Copy out the material from its first line through the line that contains "Desabastecimiento", reproducing each of those lines word for word.

======== Data to examine

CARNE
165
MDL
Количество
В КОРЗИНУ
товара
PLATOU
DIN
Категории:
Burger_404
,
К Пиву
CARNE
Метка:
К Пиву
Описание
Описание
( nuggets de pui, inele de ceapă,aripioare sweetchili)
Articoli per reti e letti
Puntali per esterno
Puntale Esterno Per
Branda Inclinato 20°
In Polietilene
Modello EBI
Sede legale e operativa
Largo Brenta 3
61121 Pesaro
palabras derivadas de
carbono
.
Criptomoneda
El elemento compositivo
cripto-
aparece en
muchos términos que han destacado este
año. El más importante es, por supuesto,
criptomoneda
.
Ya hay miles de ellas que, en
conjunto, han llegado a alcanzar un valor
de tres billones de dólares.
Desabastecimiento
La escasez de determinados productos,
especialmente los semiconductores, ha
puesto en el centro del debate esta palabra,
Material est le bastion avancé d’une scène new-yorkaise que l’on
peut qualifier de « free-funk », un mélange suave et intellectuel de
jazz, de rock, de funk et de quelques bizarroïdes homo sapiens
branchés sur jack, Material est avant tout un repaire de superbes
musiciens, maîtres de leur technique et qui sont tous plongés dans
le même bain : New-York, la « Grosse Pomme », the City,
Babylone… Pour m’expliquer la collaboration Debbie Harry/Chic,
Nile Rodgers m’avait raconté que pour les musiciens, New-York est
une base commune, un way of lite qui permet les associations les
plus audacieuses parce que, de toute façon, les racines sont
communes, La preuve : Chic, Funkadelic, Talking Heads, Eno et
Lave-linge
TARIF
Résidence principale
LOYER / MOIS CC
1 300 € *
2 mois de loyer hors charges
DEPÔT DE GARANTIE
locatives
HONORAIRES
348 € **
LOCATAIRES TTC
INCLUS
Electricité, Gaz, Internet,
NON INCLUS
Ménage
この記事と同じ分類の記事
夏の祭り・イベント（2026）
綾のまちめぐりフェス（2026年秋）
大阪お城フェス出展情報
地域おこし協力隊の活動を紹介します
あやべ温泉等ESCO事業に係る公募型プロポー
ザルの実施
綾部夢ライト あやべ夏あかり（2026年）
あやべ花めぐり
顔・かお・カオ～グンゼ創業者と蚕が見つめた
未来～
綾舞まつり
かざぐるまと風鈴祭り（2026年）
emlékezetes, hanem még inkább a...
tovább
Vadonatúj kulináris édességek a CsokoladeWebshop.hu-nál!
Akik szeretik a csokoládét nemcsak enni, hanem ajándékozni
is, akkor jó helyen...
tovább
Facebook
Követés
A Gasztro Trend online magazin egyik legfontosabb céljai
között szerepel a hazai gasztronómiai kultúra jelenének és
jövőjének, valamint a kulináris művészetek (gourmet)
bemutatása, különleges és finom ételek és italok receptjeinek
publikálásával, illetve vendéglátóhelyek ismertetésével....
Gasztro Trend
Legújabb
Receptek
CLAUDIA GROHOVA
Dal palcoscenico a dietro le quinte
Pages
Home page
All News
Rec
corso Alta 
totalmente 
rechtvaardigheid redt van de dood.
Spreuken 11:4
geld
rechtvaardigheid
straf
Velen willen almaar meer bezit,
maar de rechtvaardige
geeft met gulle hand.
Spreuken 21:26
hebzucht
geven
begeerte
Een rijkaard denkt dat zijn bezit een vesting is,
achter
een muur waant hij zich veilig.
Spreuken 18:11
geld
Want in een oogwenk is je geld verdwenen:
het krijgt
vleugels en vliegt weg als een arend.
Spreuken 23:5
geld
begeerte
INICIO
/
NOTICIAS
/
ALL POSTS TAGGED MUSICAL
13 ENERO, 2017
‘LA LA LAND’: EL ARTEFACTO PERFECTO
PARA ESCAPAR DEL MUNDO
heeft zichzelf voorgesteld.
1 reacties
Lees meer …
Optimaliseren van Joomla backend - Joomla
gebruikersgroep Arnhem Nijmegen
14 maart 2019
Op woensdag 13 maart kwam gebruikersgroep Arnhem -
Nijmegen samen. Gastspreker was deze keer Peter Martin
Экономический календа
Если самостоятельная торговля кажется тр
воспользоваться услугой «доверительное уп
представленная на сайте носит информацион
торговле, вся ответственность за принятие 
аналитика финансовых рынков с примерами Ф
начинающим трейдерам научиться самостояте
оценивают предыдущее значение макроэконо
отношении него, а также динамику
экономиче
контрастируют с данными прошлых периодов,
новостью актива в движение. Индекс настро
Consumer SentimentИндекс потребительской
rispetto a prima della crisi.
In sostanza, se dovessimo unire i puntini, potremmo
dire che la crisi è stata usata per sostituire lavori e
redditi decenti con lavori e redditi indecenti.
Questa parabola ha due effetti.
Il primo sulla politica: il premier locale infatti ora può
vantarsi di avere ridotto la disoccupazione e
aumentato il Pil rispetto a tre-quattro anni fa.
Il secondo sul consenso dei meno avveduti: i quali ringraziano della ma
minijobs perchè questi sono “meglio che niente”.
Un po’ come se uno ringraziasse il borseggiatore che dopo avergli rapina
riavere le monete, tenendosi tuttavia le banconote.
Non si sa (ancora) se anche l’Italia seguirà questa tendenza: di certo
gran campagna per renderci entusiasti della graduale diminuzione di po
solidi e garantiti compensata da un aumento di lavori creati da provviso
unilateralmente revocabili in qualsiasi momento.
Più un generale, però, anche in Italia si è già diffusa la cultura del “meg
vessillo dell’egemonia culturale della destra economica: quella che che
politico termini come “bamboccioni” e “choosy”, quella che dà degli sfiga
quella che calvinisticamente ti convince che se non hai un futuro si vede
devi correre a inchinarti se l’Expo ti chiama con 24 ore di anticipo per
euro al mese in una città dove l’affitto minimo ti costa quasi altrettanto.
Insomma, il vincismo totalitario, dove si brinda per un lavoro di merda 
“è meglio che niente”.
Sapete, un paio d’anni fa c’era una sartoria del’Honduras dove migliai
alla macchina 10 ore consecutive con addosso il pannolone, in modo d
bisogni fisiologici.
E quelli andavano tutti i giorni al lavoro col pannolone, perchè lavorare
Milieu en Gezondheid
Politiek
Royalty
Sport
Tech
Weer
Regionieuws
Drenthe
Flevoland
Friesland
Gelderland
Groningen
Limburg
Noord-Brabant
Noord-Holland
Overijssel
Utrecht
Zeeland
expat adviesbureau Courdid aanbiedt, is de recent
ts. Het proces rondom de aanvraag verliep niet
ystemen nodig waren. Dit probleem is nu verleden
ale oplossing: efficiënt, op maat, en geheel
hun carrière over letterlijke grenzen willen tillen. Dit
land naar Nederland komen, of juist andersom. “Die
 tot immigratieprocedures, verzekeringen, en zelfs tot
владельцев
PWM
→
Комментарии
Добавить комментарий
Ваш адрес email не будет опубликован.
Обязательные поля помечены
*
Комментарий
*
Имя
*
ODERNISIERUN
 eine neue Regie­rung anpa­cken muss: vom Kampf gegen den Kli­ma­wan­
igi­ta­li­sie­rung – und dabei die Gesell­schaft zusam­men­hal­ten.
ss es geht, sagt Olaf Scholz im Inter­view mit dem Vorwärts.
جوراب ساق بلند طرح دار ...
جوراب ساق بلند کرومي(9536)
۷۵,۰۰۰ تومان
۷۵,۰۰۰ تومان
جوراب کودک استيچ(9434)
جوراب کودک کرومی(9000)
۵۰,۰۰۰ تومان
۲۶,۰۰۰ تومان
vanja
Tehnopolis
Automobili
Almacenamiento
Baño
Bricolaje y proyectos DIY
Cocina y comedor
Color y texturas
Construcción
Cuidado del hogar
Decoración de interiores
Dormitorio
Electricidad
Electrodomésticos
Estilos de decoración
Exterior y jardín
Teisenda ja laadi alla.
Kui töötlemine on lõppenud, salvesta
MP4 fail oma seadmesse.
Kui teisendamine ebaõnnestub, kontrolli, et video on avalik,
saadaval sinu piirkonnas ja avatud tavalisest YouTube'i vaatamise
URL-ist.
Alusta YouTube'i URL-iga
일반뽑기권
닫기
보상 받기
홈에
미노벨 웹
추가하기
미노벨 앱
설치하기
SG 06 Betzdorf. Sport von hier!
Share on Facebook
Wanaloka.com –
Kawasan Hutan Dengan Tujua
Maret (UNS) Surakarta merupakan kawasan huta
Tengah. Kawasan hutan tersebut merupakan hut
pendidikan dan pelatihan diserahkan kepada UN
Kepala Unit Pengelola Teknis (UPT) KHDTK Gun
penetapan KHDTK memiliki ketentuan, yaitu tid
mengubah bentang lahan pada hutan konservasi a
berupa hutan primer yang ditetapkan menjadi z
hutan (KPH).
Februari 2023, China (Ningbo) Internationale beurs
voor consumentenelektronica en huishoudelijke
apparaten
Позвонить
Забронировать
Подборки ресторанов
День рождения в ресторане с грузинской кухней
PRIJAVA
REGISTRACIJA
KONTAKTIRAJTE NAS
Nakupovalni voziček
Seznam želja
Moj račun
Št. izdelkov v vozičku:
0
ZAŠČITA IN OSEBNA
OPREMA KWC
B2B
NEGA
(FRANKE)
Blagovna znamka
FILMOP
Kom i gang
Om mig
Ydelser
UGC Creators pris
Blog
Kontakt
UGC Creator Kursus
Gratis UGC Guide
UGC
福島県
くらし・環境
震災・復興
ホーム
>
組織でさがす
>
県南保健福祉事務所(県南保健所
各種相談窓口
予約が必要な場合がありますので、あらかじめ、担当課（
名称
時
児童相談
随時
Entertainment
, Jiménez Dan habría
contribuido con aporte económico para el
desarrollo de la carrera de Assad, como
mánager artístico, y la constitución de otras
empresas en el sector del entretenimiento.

================

Exercise result:
CARNE
165
MDL
Количество
В КОРЗИНУ
товара
PLATOU
DIN
Категории:
Burger_404
,
К Пиву
CARNE
Метка:
К Пиву
Описание
Описание
( nuggets de pui, inele de ceapă,aripioare sweetchili)
Articoli per reti e letti
Puntali per esterno
Puntale Esterno Per
Branda Inclinato 20°
In Polietilene
Modello EBI
Sede legale e operativa
Largo Brenta 3
61121 Pesaro
palabras derivadas de
carbono
.
Criptomoneda
El elemento compositivo
cripto-
aparece en
muchos términos que han destacado este
año. El más importante es, por supuesto,
criptomoneda
.
Ya hay miles de ellas que, en
conjunto, han llegado a alcanzar un valor
de tres billones de dólares.
Desabastecimiento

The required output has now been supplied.